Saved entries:
^^^^^^^^^^^^^^^^
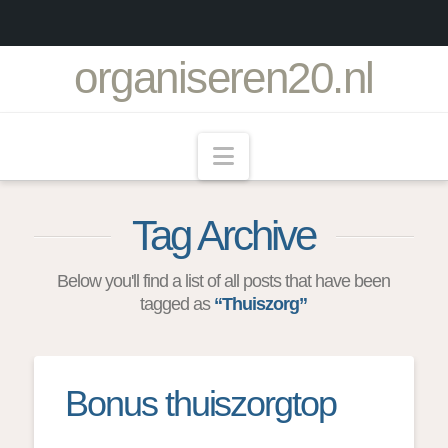
organiseren20.nl
Navigation
Tag Archive
Below you'll find a list of all posts that have been
tagged as
“Thuiszorg”
Bonus thuiszorgtop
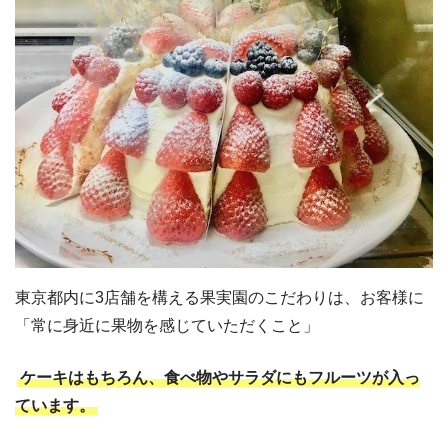
東京都内に3店舗を構える果実園のこだわりは、お客様に
「常に身近に果物を感じていただくこと」
ケーキはもちろん、食べ物やサラダにもフルーツが入っ
ています。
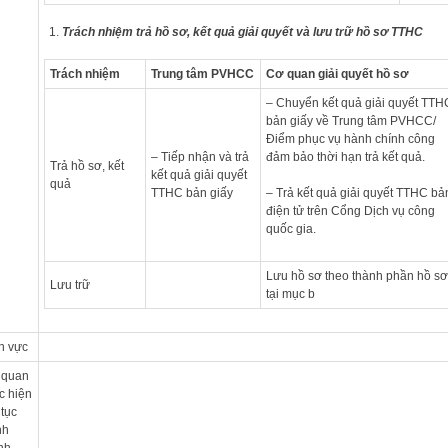
Trách nhiệm trả hồ sơ, kết quả giải quyết và lưu trữ hồ sơ TTHC
Trách nhiệm
Trung tâm PVHCC
Cơ quan giải quyết hồ sơ
– Chuyển kết quả giải quyết TTH
bản giấy về Trung tâm PVHCC/
Điểm phục vụ hành chính công
– Tiếp nhận và trả
đảm bảo thời hạn trả kết quả.
Trả hồ sơ, kết
kết quả giải quyết
quả
TTHC bản giấy
– Trả kết quả giải quyết TTHC bả
điện tử trên Cổng Dịch vụ công
quốc gia.
Lưu hồ sơ theo thành phần hồ sơ
Lưu trữ
tại mục b
h vực
 quan
c hiện
 tục
nh
nh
^^^^^^^^^^^^^^^^
THE TASK: For every entry above, write it out exactly and remove any image.

RESULT FOR THIS EXERCISE:
organiseren20.nl
Navigation
Tag Archive
Below you'll find a list of all posts that have been
tagged as
“Thuiszorg”
Bonus thuiszorgtop
東京都内に3店舗を構える果実園のこだわりは、お客様に
「常に身近に果物を感じていただくこと」
ケーキはもちろん、食べ物やサラダにもフルーツが入っ
ています。
Trách nhiệm trả hồ sơ, kết quả giải quyết và lưu trữ hồ sơ TTHC
Trách nhiệm
Trung tâm PVHCC
Cơ quan giải quyết hồ sơ
– Chuyển kết quả giải quyết TTH
bản giấy về Trung tâm PVHCC/
Điểm phục vụ hành chính công
– Tiếp nhận và trả
đảm bảo thời hạn trả kết quả.
Trả hồ sơ, kết
kết quả giải quyết
quả
TTHC bản giấy
– Trả kết quả giải quyết TTHC bả
điện tử trên Cổng Dịch vụ công
quốc gia.
Lưu hồ sơ theo thành phần hồ sơ
Lưu trữ
tại mục b
h vực
 quan
c hiện
 tục
nh
nh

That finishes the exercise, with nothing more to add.